**How to complete this task**: Retype the listing exactly, with no images.

**Input data**:
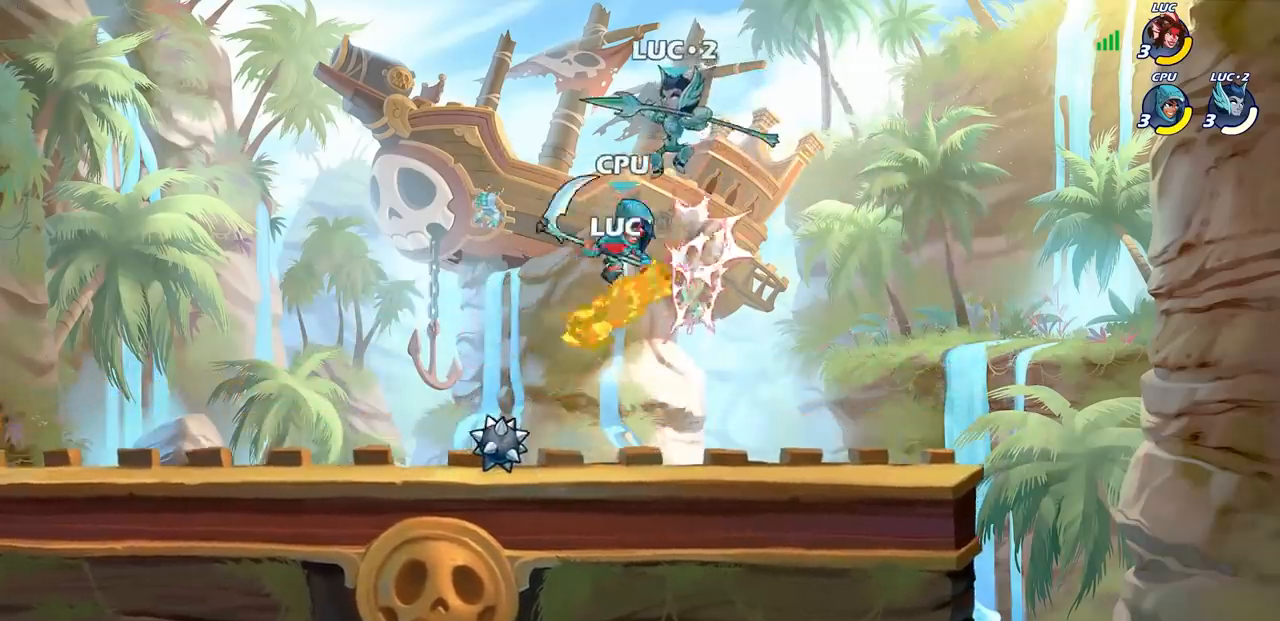
{"buttons": [], "left_stick": "down-left", "right_stick": "center", "events": [[33, "R2", "up"], [100, "left_stick", "center"], [167, "left_stick", "left"], [183, "R2", "down"], [333, "left_stick", "down-left"], [433, "R2", "up"]]}
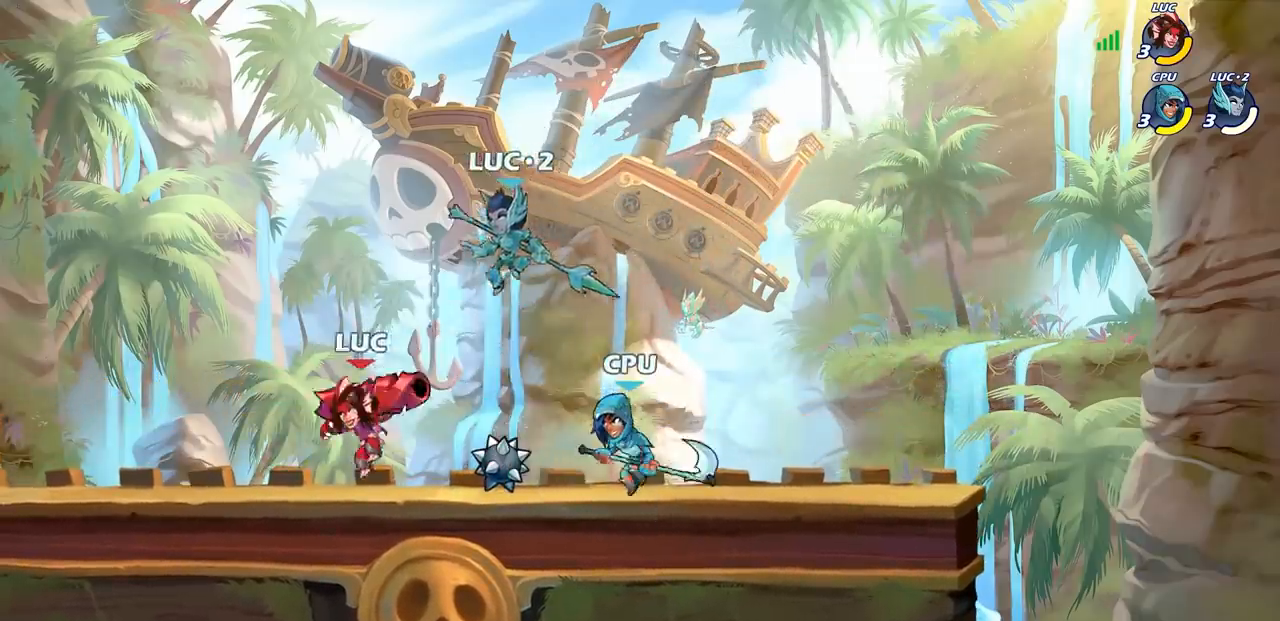
{"buttons": [], "left_stick": "center", "right_stick": "center", "events": [[133, "left_stick", "right"], [167, "CIRCLE", "down"], [383, "CIRCLE", "up"], [450, "left_stick", "center"]]}
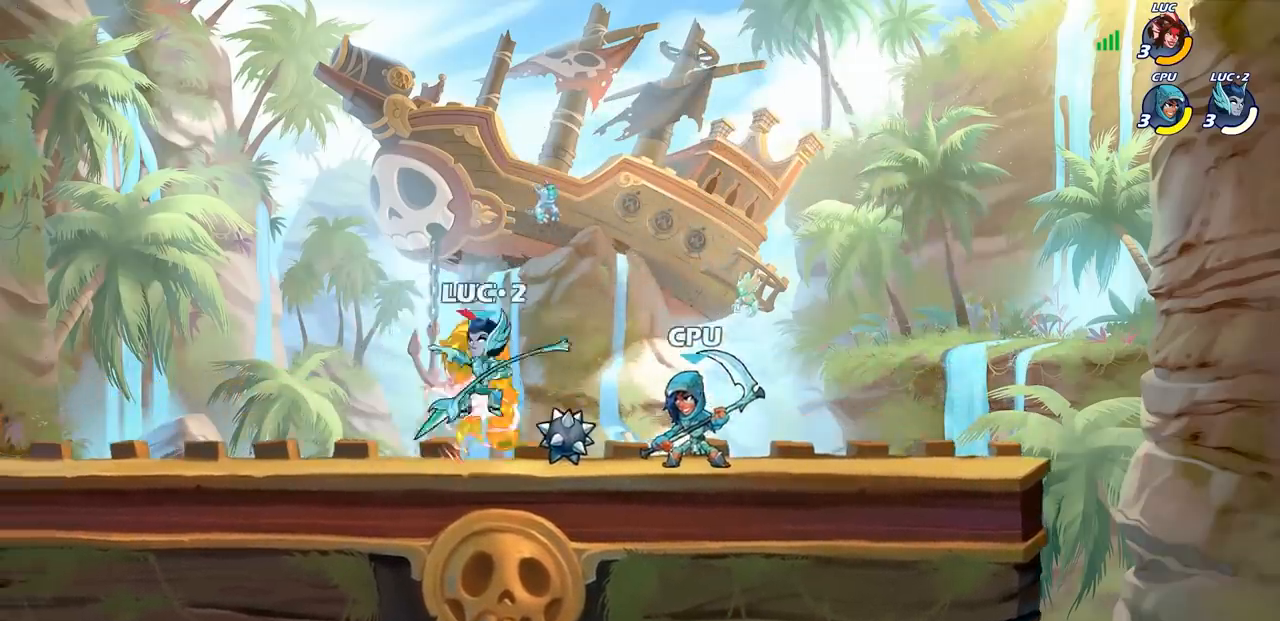
{"buttons": [], "left_stick": "down-left", "right_stick": "center", "events": [[267, "left_stick", "left"], [433, "left_stick", "down-left"]]}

**Response to this task**:
{"buttons": [], "left_stick": "down-left", "right_stick": "center", "events": [[33, "R2", "up"], [100, "left_stick", "center"], [167, "left_stick", "left"], [183, "R2", "down"], [333, "left_stick", "down-left"], [433, "R2", "up"]]}
{"buttons": [], "left_stick": "center", "right_stick": "center", "events": [[133, "left_stick", "right"], [167, "CIRCLE", "down"], [383, "CIRCLE", "up"], [450, "left_stick", "center"]]}
{"buttons": [], "left_stick": "down-left", "right_stick": "center", "events": [[267, "left_stick", "left"], [433, "left_stick", "down-left"]]}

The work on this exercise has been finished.